Cuatro de los cinco libros bíblicos, narran cómo hace 3,500 años, 600,000 hebreos abandonaron Egipto para llegar a la tierra que les prometió Dios, pero para recorrer a pie los 735 kilómetros de distancia que separan El Cairo de Israel, se tomaron 40 años y no los 8 días que google maps estima en mi celular.
Chávez prometió que el 2019 sería el año del «despegue», y aunque Maduro dice que los venezolanos abandonan su país por turismo, la realidad es que estamos frente a una crisis apremiante que afecta muchos países de la región. Sólo Colombia durante los últimos dos años recibió más de 600 mil inmigrantes, y en nuestro país suman unos 26 mil.
Hay otros éxodos masivos, pero normalmente se produjeron durante largos periodos, en Centroamérica en los años 80, se podría decir que uno o dos millones de personas salieron huyendo.

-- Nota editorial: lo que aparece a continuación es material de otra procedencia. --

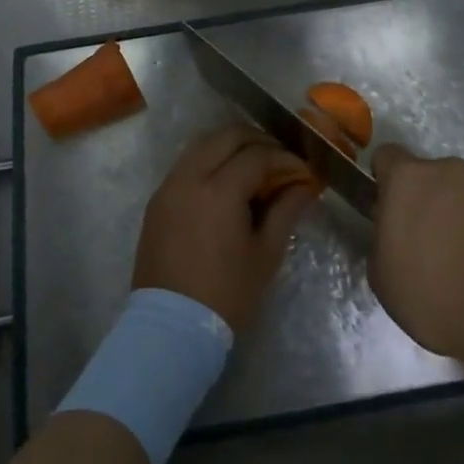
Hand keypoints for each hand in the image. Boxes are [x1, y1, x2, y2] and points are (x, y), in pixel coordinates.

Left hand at [132, 124, 318, 332]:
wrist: (171, 328)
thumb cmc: (226, 295)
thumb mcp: (265, 254)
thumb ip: (286, 211)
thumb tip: (305, 185)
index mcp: (219, 190)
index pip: (258, 155)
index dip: (285, 159)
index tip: (303, 173)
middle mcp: (190, 177)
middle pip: (228, 135)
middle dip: (259, 141)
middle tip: (281, 161)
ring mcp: (169, 185)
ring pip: (204, 143)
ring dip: (232, 146)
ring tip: (256, 167)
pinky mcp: (158, 199)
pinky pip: (187, 162)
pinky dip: (211, 160)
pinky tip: (228, 181)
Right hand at [369, 145, 463, 374]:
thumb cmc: (438, 293)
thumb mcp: (384, 280)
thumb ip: (382, 244)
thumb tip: (393, 236)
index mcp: (407, 179)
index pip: (386, 156)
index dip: (383, 181)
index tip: (386, 213)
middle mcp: (448, 170)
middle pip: (427, 178)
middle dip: (424, 205)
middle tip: (424, 248)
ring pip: (461, 196)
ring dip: (456, 220)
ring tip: (462, 267)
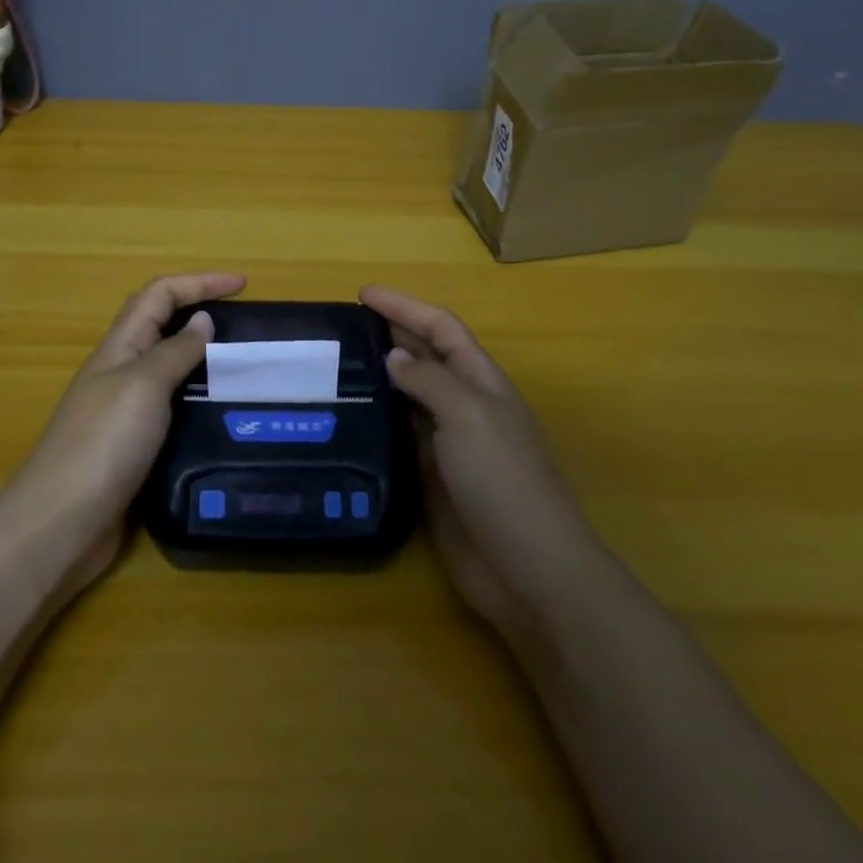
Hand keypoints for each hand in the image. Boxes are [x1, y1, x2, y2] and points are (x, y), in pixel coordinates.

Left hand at [13, 272, 245, 590]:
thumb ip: (174, 352)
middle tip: (247, 324)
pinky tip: (222, 417)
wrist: (60, 524)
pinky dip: (197, 401)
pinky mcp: (133, 448)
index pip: (160, 295)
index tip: (243, 285)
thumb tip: (202, 320)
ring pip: (168, 369)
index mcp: (119, 348)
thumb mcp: (143, 386)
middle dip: (200, 312)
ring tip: (245, 368)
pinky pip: (171, 409)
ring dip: (203, 359)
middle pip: (161, 326)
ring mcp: (124, 412)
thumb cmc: (103, 445)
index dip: (200, 282)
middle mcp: (120, 372)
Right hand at [360, 285, 597, 650]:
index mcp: (480, 381)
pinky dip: (376, 420)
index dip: (405, 306)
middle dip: (389, 334)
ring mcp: (447, 443)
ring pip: (407, 396)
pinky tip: (347, 417)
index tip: (362, 294)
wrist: (527, 568)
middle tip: (341, 326)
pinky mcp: (430, 477)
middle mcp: (463, 405)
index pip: (440, 328)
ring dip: (378, 377)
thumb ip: (428, 381)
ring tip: (334, 365)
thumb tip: (393, 355)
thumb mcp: (469, 416)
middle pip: (424, 357)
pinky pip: (398, 436)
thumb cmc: (504, 479)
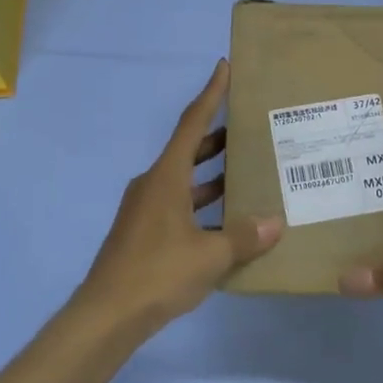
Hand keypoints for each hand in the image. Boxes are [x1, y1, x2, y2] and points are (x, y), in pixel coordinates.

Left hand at [78, 60, 281, 329]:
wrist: (107, 315)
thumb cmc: (158, 272)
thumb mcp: (209, 255)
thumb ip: (243, 237)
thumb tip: (275, 224)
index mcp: (166, 176)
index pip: (192, 123)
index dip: (210, 94)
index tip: (224, 67)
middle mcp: (154, 184)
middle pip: (188, 150)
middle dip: (217, 137)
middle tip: (249, 126)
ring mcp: (146, 210)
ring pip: (185, 181)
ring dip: (212, 174)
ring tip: (247, 170)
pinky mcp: (144, 233)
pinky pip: (180, 206)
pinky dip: (203, 206)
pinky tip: (228, 221)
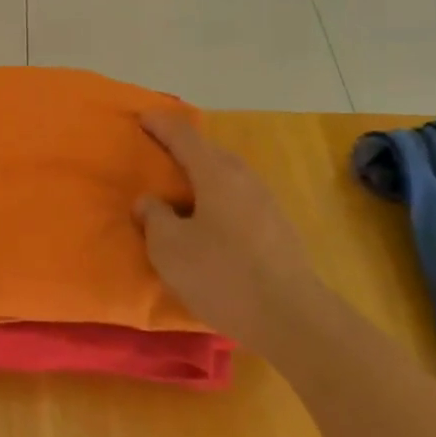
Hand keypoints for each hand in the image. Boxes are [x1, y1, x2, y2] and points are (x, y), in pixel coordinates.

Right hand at [135, 111, 315, 348]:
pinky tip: (209, 222)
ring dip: (203, 175)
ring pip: (227, 176)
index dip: (161, 124)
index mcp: (215, 173)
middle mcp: (244, 179)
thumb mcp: (169, 248)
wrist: (292, 319)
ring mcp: (266, 203)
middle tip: (158, 153)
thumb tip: (150, 201)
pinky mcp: (278, 229)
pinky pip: (238, 199)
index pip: (184, 136)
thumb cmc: (222, 275)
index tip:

Pero aquello fue desde tres países: Nicaragua, El Salvador y Guatemala. Durante la crisis económica de los 90, muchos dominicanos emigraron a territorio de EU, España y Venezuela.
Para responder a la excesiva migración, Colombia pide ayuda económica internacional, Perú declara el estado de emergencia sanitaria, Ecuador pide pasaportes, Brasil moviliza tropas en la frontera, sin embargo, todavía ninguno habla de que se trata de una invasión con fines expansionistas, como señalamos los dominicanos para referirnos a los migrantes haitianos.
Maduro —el nuevo profeta— está provocando que sus compatriotas abandonen un territorio pródigo en riquezas naturales y se establezcan en naciones subdesarrolladas donde para sobrevivir tienen que vender caramelos y arepas en las esquinas.
Para lograr la salida del pueblo de Israel, dios —en su infinita misericordia— no eliminó al faraón, sino que mató a todos los primogénitos en tierra de Egipto, incluso los primogénitos de la sierva que está detrás del molino, y todo primogénito de las bestias.
(Éxodo 11,4-5) Empero, en el caso de Venezuela para detener el éxodo actual lo que corresponde es «apartar» al faraón.